今日は、新型コロナウイルスによる不安やストレス、相談したいことについて、メッセージが届いています。

「コロナが流行りだした頃は、ニュースを四六時中見て、ネットでも情報を集めたりしていましたが、過度の情報は自分を不安にすると思い始め、1日にニュース1回だけにしました。また、気分を明るく保つために、動画のサブスクリプションサービスで、評価を参考にしながら明るい気分になるような映画を見ることにしています。こんなことがなければ知らなかった作品なども出会えて、心豊かになったような気はしています」
メ  イ
情報がたくさん出ますので、混乱してしまったり、全部まっすぐ受け止め過ぎて苦しくなってしまうというお声を、私も患者さんからたくさん伺っています。このコロナ禍になってから、それぞれの方の価値観の違いがすごく浮き彫りになってきたので、自分と違う考え方や行動の仕方をしている方を見ると、やっぱり不安になったりイライラしてしまうというお話も伺っています。多すぎる情報とどう向き合えば良いかということなのですが、普段外来でお話ししているのは、まず1つ目に、この方は正しい対応をされていると思うのですが、情報と接する頻度を下げる。それから2つ目、情報の出どころを確認して、きちんとした専門家の方が発信している情報なのかどうか、信じる価値がある情報なのか、ということを検討する。それから3つ目は、自分自身と直接関連があるかどうか。この3つのフィルターを持つといいですよ、というお話を患者さんにもしています。

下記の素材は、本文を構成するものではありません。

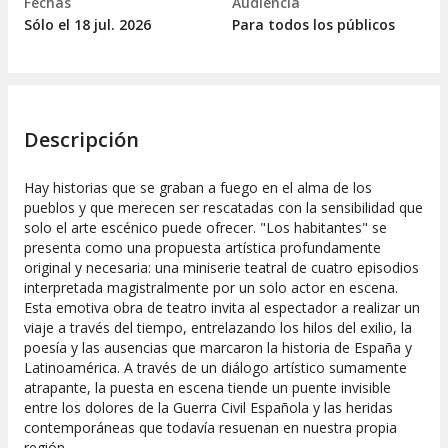
Fechas
Audiencia
Sólo el 18
jul.
2026
Para todos los públicos
Descripción
Hay historias que se graban a fuego en el alma de los
pueblos y que merecen ser rescatadas con la sensibilidad que
solo el arte escénico puede ofrecer. "Los habitantes" se
presenta como una propuesta artística profundamente
original y necesaria: una miniserie teatral de cuatro episodios
interpretada magistralmente por un solo actor en escena.
Esta emotiva obra de teatro invita al espectador a realizar un
viaje a través del tiempo, entrelazando los hilos del exilio, la
poesía y las ausencias que marcaron la historia de España y
Latinoamérica. A través de un diálogo artístico sumamente
atrapante, la puesta en escena tiende un puente invisible
entre los dolores de la Guerra Civil Española y las heridas
contemporáneas que todavía resuenan en nuestra propia
región.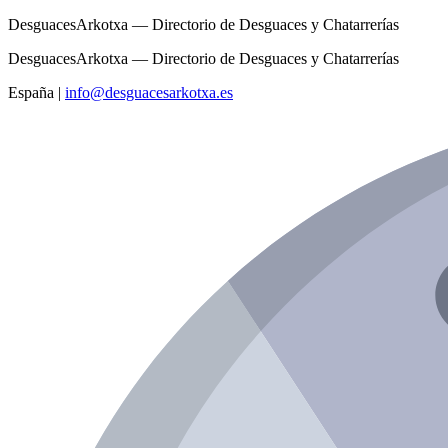
DesguacesArkotxa — Directorio de Desguaces y Chatarrerías
DesguacesArkotxa — Directorio de Desguaces y Chatarrerías
España
|
info@desguacesarkotxa.es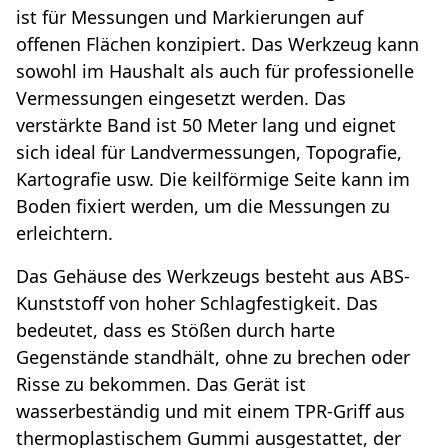
ist für Messungen und Markierungen auf
offenen Flächen konzipiert. Das Werkzeug kann
sowohl im Haushalt als auch für professionelle
Vermessungen eingesetzt werden. Das
verstärkte Band ist 50 Meter lang und eignet
sich ideal für Landvermessungen, Topografie,
Kartografie usw. Die keilförmige Seite kann im
Boden fixiert werden, um die Messungen zu
erleichtern.
Das Gehäuse des Werkzeugs besteht aus ABS-
Kunststoff von hoher Schlagfestigkeit. Das
bedeutet, dass es Stößen durch harte
Gegenstände standhält, ohne zu brechen oder
Risse zu bekommen. Das Gerät ist
wasserbeständig und mit einem TPR-Griff aus
thermoplastischem Gummi ausgestattet, der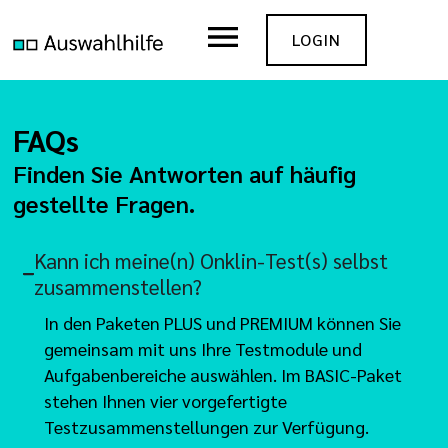
LOGIN
FAQs
Finden Sie Antworten auf häufig
gestellte Fragen.
Kann ich meine(n) Onklin-Test(s) selbst
zusammenstellen?
In den Paketen PLUS und PREMIUM können Sie
gemeinsam mit uns Ihre Testmodule und
Aufgabenbereiche auswählen. Im BASIC-Paket
stehen Ihnen vier vorgefertigte
Testzusammenstellungen zur Verfügung.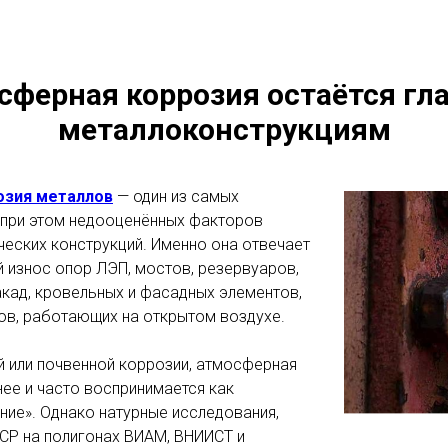
сферная коррозия остаётся гла
металлоконструкциям
озия металлов
— один из самых
 при этом недооценённых факторов
еских конструкций. Именно она отвечает
 износ опор ЛЭП, мостов, резервуаров,
кад, кровельных и фасадных элементов,
ов, работающих на открытом воздухе.
й или почвенной коррозии, атмосферная
ее и часто воспринимается как
ние». Однако натурные исследования,
СР на полигонах ВИАМ, ВНИИСТ и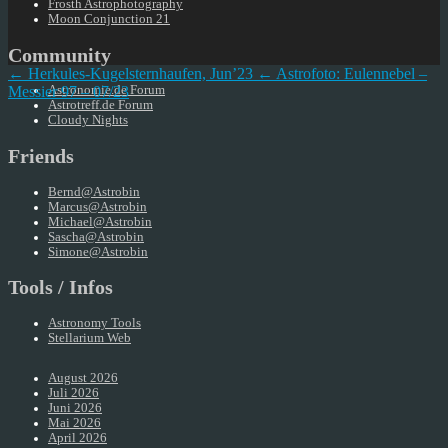
Frosth Astrophotography
Moon Conjunction 21
Community
← Herkules-Kugelsternhaufen, Jun’23
← Astrofoto: Eulennebel –
Messier 97 – 07/23
Astronomie.de Forum
Astrotreff.de Forum
Cloudy Nights
Friends
Bernd@Astrobin
Marcus@Astrobin
Michael@Astrobin
Sascha@Astrobin
Simone@Astrobin
Tools / Infos
Astronomy Tools
Stellarium Web
August 2026
Juli 2026
Juni 2026
Mai 2026
April 2026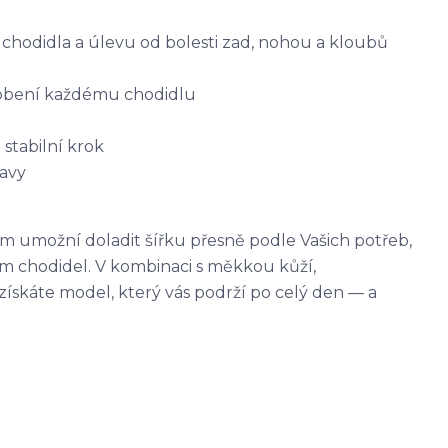
 chodidla a úlevu od bolesti zad, nohou a kloubů
sobení každému chodidlu
 stabilní krok
avy
m umožní doladit šířku přesně podle Vašich potřeb
,
m chodidel. V kombinaci s měkkou kůží,
skáte model, který vás podrží po celý den — a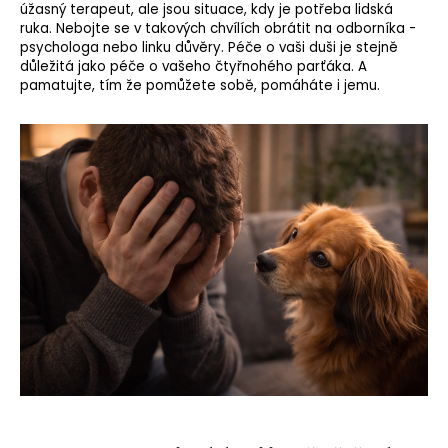
úžasný terapeut, ale jsou situace, kdy je potřeba lidská
ruka. Nebojte se v takových chvílích obrátit na odborníka -
psychologa nebo linku důvěry. Péče o vaši duši je stejně
důležitá jako péče o vašeho čtyřnohého parťáka. A
pamatujte, tím že pomůžete sobě, pomáháte i jemu.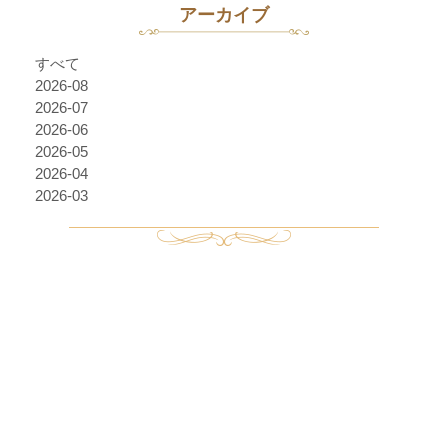
アーカイブ
すべて
2026-08
2026-07
2026-06
2026-05
2026-04
2026-03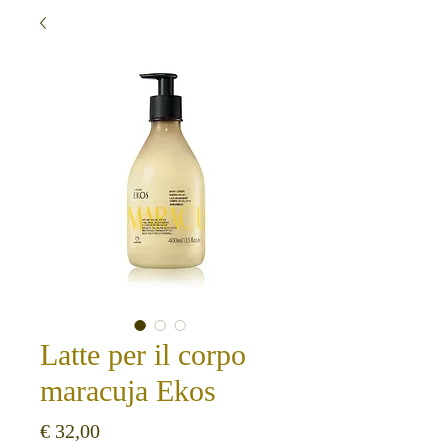
Latte per il corpo
maracuja Ekos
Preço
€ 32,00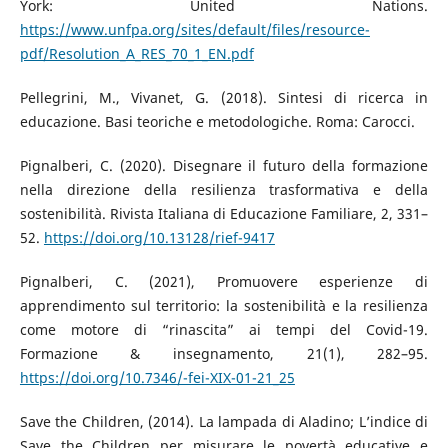
York: United Nations.
https://www.unfpa.org/sites/default/files/resource-
pdf/Resolution_A_RES_70_1_EN.pdf
Pellegrini, M., Vivanet, G. (2018). Sintesi di ricerca in
educazione. Basi teoriche e metodologiche. Roma: Carocci.
Pignalberi, C. (2020). Disegnare il futuro della formazione
nella direzione della resilienza trasformativa e della
sostenibilità. Rivista Italiana di Educazione Familiare, 2, 331–
52.
https://doi.org/10.13128/rief-9417
Pignalberi, C. (2021), Promuovere esperienze di
apprendimento sul territorio: la sostenibilità e la resilienza
come motore di “rinascita” ai tempi del Covid-19.
Formazione & insegnamento, 21(1), 282–95.
https://doi.org/10.7346/-fei-XIX-01-21_25
Save the Children, (2014). La lampada di Aladino; L’indice di
Save the Children per misurare le povertà educative e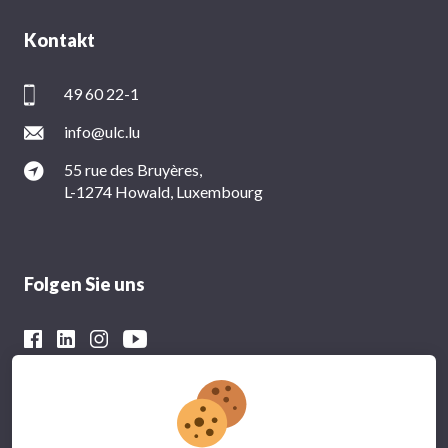
Kontakt
49 60 22-1
info@ulc.lu
55 rue des Bruyères,
L-1274 Howald, Luxembourg
Folgen Sie uns
Mit der finanziellen Unterstützung von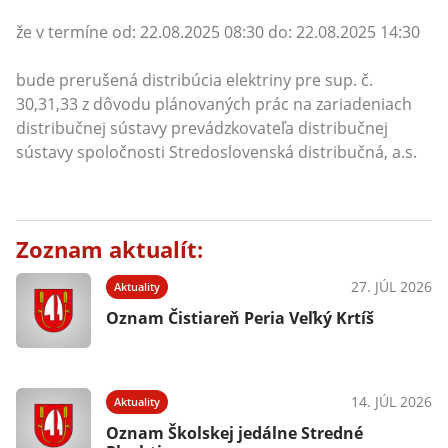
že v termíne od: 22.08.2025 08:30 do: 22.08.2025 14:30
bude prerušená distribúcia elektriny pre sup. č.
30,31,33 z dôvodu plánovaných prác na zariadeniach
distribučnej sústavy prevádzkovateľa distribučnej
sústavy spoločnosti Stredoslovenská distribučná, a.s.
Zoznam aktualít:
27. JÚL 2026
Aktuality
Oznam Čistiareň Peria Veľký Krtíš
14. JÚL 2026
Aktuality
Oznam Školskej jedálne Stredné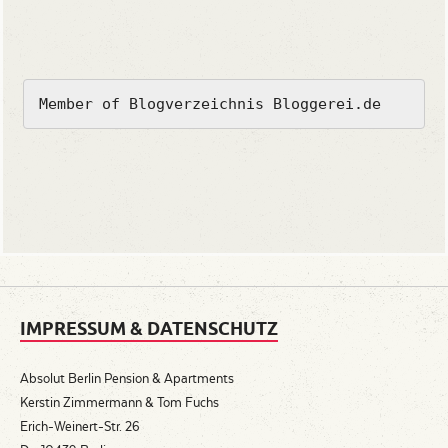
Member of Blogverzeichnis Bloggerei.de
IMPRESSUM & DATENSCHUTZ
Absolut Berlin Pension & Apartments
Kerstin Zimmermann & Tom Fuchs
Erich-Weinert-Str. 26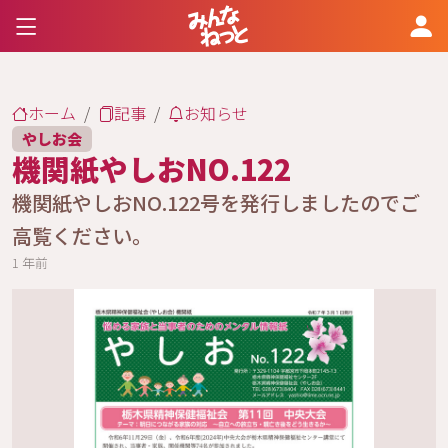
ホーム
記事
お知らせ
やしお会
機関紙やしおNO.122
機関紙やしおNO.122号を発行しましたのでご
高覧ください。
1 年前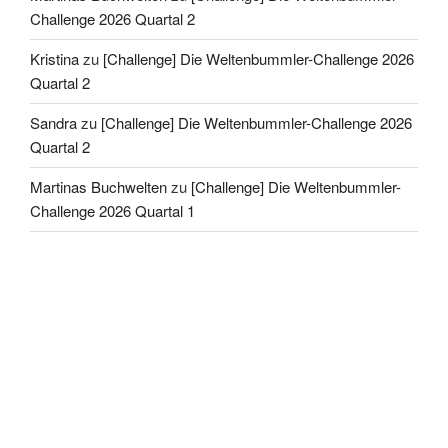
Challenge 2026 Quartal 2
Kristina
zu
[Challenge] Die Weltenbummler-Challenge 2026
Quartal 2
Sandra
zu
[Challenge] Die Weltenbummler-Challenge 2026
Quartal 2
Martinas Buchwelten
zu
[Challenge] Die Weltenbummler-
Challenge 2026 Quartal 1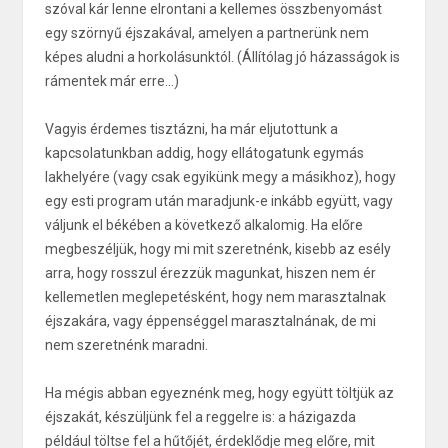
szóval kár lenne elrontani a kellemes összbenyomást
egy szörnyű éjszakával, amelyen a partnerünk nem
képes aludni a horkolásunktól. (Állítólag jó házasságok is
rámentek már erre...)
Vagyis érdemes tisztázni, ha már eljutottunk a
kapcsolatunkban addig, hogy ellátogatunk egymás
lakhelyére (vagy csak egyikünk megy a másikhoz), hogy
egy esti program után maradjunk-e inkább együtt, vagy
váljunk el békében a következő alkalomig. Ha előre
megbeszéljük, hogy mi mit szeretnénk, kisebb az esély
arra, hogy rosszul érezzük magunkat, hiszen nem ér
kellemetlen meglepetésként, hogy nem marasztalnak
éjszakára, vagy éppenséggel marasztalnának, de mi
nem szeretnénk maradni.
Ha mégis abban egyeznénk meg, hogy együtt töltjük az
éjszakát, készüljünk fel a reggelre is: a házigazda
például töltse fel a hűtőjét, érdeklődje meg előre, mit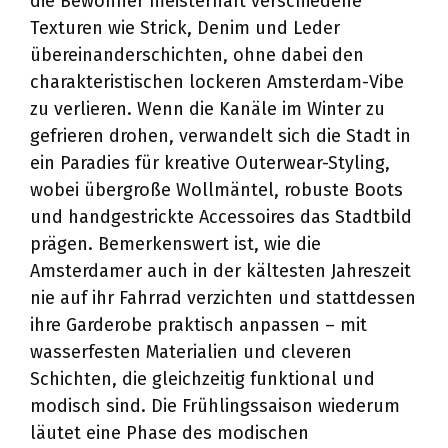
die Bewohner meisterhaft verschiedene
Texturen wie Strick, Denim und Leder
übereinanderschichten, ohne dabei den
charakteristischen lockeren Amsterdam-Vibe
zu verlieren. Wenn die Kanäle im Winter zu
gefrieren drohen, verwandelt sich die Stadt in
ein Paradies für kreative Outerwear-Styling,
wobei übergroße Wollmäntel, robuste Boots
und handgestrickte Accessoires das Stadtbild
prägen. Bemerkenswert ist, wie die
Amsterdamer auch in der kältesten Jahreszeit
nie auf ihr Fahrrad verzichten und stattdessen
ihre Garderobe praktisch anpassen – mit
wasserfesten Materialien und cleveren
Schichten, die gleichzeitig funktional und
modisch sind. Die Frühlingssaison wiederum
läutet eine Phase des modischen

「学校が休校の時に、両親が共働きの家でうちにいないので、リモートで学校の授業を受けていましたが、一人でいること、仲良しのクラスメイトがいないことで、すごくメンタルが落ち込んだことがありました」
住  吉
12歳の方ですから、小6か中1ですね。
メ  イ
よく頑張ってくださっていると思います。私がまずおすすめしたいのは、お友達に会えなかったり、普段と違う状況になってしまったという時に、寂しい、悲しい、つらいなどという自分の気持ちを否定しないこと。こんなに大変なことになっているんだから、辛くても仕方がない状況なんだ、と1回受け入れることができるといいのかなと。
かと言ってコロナが今すぐいなくなるわけではないですから、その上で何ができるかということを考えていきます。うちにも7歳の女の子がいるんですけれども、娘の場合は、お友達とFaceTimeやZoomを使ってランチ会をしていました。なかなか一緒にご飯を食べられなかったんですけれども、コミュニケーションを無くさない、ということをしてきました。あとは、親子でよく話をして、ご両親が共働きでお家にいらっしゃらないと言いましたけれども、帰ってきてからフィードバックをもらえるといいなと。例えば、簡単に、ちょっとした達成感を味わえる活動をしてみる。お手伝いだったり、お料理の準備をしてみたり、片付けをしたり、宿題や習い事の練習だったりを、1日の中に必ず1つ入れて、帰ってきたお父さん・お母さんにその成果を見てもらって、褒めてもらったり、お互いに感謝の言葉を言い合ったり。感謝の言葉は、気持ちを助けるなと思うんですけれども、ちょっとした達成感を毎日自分で用意していくようなことができると、メンテナンスに繋がるのではないかなと思っています。